February job gains were revised down by 5,000 to 270,000. The January numbers were adjusted higher by 27,000, but the downward revisions still totaled 97,000.
Economists had projected 200,000 positions in March.
The unemployment rate dipped to 3.8 percent in March, down from 3.9 percent. The consensus estimate was 3.9 percent.
Employment gains were concentrated in health care (72,000), government (71,000), leisure and hospitality (49,000), and construction (39,000). Manufacturing did not add any new jobs last month.
Average hourly earnings rose 0.3 percent monthly, up from an upwardly adjusted 0.2 percent, in line with market expectations. Year-over-year, they eased to 4.1 percent.
The labor force participation rate surged to 62.7 percent, up from 62.5 percent. Average weekly hours edged up from 34.3 to 34.4.
BLS data highlighted that part-time jobs surged while full-time employment continued to slide.
The number of people working two or more jobs surged to 8.476 million, up from 8.259 million in the previous month. Additionally, the numbers of people employed part-time for economic reasons and not in the labor force who currently want a job were little changed.
Market Reaction
The leading benchmark indexes were little changed following the March jobs report.U.S. Treasury yields popped after the employment data, with the benchmark 10-year yield rising above 3.7 percent. The 2-year yield rocketed above 4.7 percent, while the 30-year bond advanced to 4.53 percent.
The U.S. Dollar Index (DXY), a measurement of the greenback against a basket of currencies, soared above 104.50.
Market watchers have noted that the stronger-than-expected jobs report might force the Federal Reserve to delay its first cut to interest rates. If inflationary pressures are reaccelerating but economic conditions remain solid, why pivot on monetary policy?
“In the short term, this will fuel fears of further inflationary pressures leading the Fed to hike again. In the mid term however, this is one more sign of a healthy economy that’s not showing signs of recession,” said Giuseppe Sette, the president of Toggle AI, in a note.

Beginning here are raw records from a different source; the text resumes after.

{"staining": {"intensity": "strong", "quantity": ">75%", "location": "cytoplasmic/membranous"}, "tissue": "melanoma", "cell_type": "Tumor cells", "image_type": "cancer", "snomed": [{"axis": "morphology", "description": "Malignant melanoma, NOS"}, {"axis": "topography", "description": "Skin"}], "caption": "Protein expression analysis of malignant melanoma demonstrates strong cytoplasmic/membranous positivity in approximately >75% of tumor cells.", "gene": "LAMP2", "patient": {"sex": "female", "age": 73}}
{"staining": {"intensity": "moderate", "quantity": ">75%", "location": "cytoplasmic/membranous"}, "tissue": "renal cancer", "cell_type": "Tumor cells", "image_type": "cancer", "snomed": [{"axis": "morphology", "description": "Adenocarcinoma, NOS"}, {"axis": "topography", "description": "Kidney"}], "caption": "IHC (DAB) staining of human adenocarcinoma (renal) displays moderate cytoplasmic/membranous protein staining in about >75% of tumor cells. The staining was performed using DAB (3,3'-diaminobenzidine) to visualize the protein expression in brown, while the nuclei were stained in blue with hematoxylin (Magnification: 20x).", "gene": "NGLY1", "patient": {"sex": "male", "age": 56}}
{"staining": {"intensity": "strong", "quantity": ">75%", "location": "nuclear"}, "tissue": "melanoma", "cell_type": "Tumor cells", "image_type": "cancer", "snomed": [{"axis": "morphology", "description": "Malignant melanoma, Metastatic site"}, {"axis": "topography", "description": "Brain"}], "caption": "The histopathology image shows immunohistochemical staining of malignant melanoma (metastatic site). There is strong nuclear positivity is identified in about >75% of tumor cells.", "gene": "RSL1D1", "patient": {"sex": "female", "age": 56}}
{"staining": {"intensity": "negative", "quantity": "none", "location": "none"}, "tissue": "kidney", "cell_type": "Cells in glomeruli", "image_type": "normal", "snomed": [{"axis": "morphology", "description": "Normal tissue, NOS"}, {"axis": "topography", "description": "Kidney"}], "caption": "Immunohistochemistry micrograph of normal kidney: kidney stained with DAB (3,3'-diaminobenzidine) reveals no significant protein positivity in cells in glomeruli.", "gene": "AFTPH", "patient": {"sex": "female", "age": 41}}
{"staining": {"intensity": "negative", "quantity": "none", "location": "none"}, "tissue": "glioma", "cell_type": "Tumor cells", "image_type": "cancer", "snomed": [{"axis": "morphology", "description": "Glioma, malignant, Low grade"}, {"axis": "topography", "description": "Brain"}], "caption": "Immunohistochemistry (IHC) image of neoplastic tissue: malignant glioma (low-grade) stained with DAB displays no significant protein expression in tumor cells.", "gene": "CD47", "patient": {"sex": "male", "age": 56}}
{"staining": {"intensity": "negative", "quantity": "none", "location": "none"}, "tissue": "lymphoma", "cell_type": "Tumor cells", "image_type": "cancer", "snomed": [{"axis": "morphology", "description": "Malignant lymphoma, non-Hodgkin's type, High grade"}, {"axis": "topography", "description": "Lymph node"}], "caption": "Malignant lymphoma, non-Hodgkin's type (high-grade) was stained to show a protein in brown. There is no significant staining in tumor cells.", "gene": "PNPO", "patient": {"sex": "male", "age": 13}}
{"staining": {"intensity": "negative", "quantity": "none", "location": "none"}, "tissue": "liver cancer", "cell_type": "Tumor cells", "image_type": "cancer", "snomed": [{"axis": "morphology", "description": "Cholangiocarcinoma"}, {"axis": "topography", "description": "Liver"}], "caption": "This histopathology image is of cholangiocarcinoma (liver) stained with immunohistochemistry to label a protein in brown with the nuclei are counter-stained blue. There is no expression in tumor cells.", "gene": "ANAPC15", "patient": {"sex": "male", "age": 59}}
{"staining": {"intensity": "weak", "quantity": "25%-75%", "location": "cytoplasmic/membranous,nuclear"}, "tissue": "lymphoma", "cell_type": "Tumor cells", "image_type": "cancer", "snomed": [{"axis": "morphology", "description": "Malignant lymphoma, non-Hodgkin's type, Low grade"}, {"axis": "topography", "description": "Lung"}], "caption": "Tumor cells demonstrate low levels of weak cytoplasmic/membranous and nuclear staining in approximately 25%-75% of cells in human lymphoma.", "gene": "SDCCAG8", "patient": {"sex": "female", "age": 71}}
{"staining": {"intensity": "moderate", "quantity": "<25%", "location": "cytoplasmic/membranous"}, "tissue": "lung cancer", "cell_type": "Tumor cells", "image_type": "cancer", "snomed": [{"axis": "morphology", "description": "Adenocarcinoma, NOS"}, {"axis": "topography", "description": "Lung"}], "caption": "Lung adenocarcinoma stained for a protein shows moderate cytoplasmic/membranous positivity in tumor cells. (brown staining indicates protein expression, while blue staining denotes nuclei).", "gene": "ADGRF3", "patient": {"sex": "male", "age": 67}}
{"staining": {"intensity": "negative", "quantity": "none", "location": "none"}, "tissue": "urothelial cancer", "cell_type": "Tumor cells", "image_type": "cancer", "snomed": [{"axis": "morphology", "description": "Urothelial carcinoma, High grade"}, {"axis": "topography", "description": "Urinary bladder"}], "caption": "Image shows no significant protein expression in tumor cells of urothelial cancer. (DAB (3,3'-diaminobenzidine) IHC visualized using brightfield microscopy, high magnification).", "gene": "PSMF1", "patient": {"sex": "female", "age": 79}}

“Another blockbuster NFP [non-farm payroll] puts the doves on the back foot once more. When the job market is so strong and inflation is resilient, why should the Fed cut at all?”
Bryce Doty, the senior vice president and senior portfolio manager at Sit Investment Associates, is cautious about the March jobs data.
“Incredibly strong jobs data puts the bond market in panic mode over Fed cuts being delayed,” he said. “I keep scratching my head wondering why so many people are deciding to get jobs now when millions of job openings have been available for at least a couple of years. It’s not as though the economy suddenly produced these jobs. So people joining the workforce now must need the jobs.”
“As a result, I’m cautious about how strong the jobs data really is for the economy,” Mr. Doty added.
Still, he is expecting a quarter-point rate cut in the third quarter and a half-point drop in the fourth quarter.
According to RedBalloon CEO and labor market expert Andrew Crapuchettes, investors can cancel any bets on rate cuts this year.
A Snapshot of the US Labor Market
Heading into the monthly jobs report is a plethora of labor metrics to gauge the health of overall employment.Job quits increased by 38,000 to 3.484 million in February. January’s figure was adjusted higher by 61,000 to 3.446 million.
Nela Richardson, the chief economist at ADP, noted that a notable component of the report was pay growth for job-changers ballooning 10 percent while pay gains for job-stayers were unchanged at 5.1 percent.
“March was surprising not just for the pay gains, but the sectors that recorded them,” Ms. Richardson stated. “The three biggest increases for job-changers were in construction, financial services, and manufacturing. Inflation has been cooling, but our data shows pay is heating up in both goods and services.”
Layoffs climbed for the third consecutive month, with U.S.-based employers announcing plans to cut 90,309 jobs in March, the most since January 2023, according to Challenger, Gray, and Christmas Inc. This was up slightly from 84,638 in February.
In the first quarter of 2024, companies slashed 257,254 positions, up 120 percent from the previous quarter.
The primary reasons for the job cuts were cost-cutting and restructuring, says Andy Challenger, senior vice president of Challenger.